=== Task brief ===
Lines where the string "with" appears are to be copied from the entries below.
------
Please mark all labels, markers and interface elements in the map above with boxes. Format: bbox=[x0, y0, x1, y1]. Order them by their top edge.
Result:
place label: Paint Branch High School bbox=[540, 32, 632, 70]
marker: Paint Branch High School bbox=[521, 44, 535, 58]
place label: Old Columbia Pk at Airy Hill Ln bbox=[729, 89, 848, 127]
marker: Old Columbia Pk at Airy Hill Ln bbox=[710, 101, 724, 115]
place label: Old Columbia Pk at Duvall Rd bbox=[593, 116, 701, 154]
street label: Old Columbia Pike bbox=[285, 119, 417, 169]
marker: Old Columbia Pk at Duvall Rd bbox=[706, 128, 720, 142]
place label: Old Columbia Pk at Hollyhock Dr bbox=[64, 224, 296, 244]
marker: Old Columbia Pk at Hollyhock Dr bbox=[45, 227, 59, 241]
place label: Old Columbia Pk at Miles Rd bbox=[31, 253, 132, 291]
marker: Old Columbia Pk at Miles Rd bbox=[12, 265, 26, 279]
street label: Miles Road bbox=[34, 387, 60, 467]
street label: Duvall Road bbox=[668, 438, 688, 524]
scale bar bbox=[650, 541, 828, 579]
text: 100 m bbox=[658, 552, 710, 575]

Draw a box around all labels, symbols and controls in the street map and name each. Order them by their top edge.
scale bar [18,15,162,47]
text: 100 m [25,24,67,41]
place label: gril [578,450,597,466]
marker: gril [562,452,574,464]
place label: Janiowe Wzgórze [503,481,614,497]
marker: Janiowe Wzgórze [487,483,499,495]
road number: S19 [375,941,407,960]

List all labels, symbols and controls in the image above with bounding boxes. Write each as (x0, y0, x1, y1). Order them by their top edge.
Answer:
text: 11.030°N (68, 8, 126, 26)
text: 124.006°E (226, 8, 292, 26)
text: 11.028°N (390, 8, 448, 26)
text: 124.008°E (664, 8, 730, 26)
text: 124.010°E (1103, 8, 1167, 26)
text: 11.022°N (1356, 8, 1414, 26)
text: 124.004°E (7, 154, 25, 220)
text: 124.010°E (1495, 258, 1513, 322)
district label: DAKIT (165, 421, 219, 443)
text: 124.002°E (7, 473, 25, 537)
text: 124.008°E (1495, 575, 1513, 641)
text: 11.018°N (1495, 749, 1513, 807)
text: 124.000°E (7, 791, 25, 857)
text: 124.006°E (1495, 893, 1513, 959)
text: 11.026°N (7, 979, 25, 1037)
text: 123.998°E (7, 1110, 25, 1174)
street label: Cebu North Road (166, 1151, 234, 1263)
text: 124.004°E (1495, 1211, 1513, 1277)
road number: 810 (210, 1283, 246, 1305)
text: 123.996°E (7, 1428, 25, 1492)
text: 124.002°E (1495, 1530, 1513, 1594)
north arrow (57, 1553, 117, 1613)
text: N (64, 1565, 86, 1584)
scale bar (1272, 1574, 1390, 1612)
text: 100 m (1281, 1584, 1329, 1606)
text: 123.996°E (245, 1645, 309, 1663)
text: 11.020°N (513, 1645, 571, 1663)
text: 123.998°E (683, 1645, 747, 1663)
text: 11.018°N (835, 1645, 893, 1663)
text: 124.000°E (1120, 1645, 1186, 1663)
------
=== Task output ===
Please mark all labels, markers and interface elements in the map above with boxes. Format: bbox=[x0, y0, x1, y1]. Order them by their top edge.
List all labels, symbols and controls in the image above with bounding boxes. Write each as (x0, y0, x1, y1). Order them by their top edge.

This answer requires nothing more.